[Stored items]
▽
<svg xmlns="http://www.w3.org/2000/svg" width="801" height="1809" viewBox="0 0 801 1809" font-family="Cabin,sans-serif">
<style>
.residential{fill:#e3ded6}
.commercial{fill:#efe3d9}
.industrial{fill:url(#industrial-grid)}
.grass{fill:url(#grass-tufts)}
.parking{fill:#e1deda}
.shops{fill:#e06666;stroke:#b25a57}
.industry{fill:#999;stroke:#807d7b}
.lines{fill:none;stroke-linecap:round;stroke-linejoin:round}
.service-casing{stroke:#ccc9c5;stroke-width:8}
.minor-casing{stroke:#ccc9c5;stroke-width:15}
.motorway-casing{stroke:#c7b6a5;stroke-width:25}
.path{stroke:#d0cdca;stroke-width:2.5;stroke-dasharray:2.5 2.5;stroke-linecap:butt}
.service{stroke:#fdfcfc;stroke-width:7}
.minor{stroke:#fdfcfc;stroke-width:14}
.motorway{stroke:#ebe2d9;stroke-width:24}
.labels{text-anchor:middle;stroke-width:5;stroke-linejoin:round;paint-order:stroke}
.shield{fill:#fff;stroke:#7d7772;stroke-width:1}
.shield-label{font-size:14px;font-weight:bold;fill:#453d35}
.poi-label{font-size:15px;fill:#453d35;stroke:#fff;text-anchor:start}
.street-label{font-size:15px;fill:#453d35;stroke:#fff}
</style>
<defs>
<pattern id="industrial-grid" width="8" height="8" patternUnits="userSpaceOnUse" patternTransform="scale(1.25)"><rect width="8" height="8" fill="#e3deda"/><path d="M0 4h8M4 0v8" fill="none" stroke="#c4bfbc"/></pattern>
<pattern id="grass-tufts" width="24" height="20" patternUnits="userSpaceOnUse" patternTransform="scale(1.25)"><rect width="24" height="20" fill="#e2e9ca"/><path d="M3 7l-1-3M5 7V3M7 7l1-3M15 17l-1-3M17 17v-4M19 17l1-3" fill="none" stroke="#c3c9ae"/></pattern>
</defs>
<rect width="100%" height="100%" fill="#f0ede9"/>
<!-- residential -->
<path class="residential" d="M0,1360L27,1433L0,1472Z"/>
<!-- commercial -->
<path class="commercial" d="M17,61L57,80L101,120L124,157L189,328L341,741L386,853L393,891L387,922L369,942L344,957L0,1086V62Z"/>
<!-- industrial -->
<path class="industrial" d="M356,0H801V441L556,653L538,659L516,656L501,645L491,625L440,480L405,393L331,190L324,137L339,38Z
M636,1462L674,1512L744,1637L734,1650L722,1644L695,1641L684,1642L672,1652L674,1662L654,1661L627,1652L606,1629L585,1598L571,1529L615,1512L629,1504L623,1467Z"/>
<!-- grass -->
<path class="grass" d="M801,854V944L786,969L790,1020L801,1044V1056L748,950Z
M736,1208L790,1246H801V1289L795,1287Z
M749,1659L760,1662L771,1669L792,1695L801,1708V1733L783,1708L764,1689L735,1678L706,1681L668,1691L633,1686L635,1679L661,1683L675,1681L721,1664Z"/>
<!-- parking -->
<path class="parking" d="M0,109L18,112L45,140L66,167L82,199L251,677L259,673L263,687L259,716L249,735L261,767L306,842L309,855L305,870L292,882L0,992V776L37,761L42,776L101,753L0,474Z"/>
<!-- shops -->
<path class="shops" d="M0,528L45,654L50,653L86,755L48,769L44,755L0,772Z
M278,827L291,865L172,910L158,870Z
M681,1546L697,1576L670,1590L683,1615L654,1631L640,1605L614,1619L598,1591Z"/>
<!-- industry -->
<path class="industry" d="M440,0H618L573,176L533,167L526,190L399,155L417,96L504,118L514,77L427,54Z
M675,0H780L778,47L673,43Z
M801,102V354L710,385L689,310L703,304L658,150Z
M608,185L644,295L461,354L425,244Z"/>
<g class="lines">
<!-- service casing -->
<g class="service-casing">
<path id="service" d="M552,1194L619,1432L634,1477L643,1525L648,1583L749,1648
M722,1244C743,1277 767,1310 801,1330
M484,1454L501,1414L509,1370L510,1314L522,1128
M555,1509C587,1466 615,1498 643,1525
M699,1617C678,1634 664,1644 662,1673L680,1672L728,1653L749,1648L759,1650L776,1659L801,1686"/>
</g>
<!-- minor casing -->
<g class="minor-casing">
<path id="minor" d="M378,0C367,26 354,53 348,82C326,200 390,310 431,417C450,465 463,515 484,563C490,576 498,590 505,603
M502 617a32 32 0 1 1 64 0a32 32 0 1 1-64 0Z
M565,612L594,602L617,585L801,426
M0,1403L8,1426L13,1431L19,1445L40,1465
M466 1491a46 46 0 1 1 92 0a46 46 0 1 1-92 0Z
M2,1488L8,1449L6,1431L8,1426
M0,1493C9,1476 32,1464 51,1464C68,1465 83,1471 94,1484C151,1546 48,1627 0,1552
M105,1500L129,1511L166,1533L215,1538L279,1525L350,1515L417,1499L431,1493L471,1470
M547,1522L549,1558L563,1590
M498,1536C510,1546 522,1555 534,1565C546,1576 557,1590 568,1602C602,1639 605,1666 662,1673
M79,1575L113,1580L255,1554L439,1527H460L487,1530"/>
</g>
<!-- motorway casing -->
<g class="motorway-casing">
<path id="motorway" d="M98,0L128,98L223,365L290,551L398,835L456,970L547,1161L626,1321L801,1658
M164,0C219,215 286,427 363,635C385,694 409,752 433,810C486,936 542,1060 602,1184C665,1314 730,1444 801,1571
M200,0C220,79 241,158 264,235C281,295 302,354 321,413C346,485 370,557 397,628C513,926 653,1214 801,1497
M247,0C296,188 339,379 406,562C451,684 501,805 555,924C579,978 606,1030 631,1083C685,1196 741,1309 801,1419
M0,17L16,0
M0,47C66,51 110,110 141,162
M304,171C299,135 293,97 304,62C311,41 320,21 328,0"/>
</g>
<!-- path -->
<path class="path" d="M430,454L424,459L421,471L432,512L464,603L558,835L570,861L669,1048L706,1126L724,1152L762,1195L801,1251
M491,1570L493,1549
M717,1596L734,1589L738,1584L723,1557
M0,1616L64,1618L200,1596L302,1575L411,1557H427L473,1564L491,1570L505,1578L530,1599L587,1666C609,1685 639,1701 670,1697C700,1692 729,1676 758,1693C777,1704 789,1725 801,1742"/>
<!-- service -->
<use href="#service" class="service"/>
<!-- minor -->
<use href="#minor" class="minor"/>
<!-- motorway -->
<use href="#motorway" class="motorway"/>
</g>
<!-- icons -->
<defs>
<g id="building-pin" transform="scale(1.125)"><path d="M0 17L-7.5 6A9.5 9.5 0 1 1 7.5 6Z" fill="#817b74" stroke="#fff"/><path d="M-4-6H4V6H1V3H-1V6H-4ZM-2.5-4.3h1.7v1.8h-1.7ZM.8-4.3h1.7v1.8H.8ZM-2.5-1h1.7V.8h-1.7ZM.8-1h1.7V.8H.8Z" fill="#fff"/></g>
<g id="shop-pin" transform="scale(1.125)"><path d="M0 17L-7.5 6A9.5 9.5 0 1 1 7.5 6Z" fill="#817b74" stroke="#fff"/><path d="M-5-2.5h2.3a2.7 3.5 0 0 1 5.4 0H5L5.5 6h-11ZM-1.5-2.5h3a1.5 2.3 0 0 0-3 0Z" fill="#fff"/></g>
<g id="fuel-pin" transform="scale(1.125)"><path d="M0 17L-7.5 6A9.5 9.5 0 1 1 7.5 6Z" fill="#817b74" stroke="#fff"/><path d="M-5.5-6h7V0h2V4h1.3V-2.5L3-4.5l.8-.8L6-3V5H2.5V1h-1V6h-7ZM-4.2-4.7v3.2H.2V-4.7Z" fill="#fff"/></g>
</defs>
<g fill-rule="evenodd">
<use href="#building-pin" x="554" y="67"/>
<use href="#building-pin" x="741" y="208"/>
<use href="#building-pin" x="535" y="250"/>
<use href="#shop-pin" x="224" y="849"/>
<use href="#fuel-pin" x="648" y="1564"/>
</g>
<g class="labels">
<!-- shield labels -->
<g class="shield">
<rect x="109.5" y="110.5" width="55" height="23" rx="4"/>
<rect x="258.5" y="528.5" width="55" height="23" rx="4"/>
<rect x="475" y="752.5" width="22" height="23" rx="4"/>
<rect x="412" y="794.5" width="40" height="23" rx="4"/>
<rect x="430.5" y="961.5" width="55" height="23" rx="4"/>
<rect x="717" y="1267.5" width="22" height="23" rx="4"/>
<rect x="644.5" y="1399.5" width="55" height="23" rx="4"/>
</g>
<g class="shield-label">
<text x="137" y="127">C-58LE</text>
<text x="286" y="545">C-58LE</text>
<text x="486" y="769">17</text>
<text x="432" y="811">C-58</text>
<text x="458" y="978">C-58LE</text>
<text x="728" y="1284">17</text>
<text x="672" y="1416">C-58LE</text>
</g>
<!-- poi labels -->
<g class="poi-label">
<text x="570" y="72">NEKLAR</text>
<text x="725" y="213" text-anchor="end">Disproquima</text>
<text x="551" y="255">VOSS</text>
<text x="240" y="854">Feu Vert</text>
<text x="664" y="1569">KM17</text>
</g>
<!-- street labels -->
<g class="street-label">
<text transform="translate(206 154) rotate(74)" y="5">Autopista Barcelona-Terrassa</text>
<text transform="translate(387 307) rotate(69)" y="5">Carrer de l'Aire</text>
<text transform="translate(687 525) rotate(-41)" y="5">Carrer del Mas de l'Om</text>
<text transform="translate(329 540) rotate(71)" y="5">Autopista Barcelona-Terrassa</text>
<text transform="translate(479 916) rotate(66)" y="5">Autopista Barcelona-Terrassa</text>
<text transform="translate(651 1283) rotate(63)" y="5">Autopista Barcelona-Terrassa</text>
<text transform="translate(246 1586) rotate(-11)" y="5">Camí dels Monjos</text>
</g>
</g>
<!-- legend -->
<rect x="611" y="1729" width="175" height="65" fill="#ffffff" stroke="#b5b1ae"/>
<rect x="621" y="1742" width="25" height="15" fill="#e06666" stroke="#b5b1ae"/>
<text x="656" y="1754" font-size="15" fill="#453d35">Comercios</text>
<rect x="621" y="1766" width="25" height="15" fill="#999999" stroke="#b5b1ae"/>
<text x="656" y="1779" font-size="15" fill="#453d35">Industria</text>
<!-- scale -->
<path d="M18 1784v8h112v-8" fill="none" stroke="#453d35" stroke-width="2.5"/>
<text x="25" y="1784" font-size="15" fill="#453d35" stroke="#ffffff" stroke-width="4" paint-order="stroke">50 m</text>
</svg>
△
> To do: Work through the entries, filtering for the string "lines", and copy each line that holds it.

> Final answer:
.lines{fill:none;stroke-linecap:round;stroke-linejoin:round}
<g class="lines">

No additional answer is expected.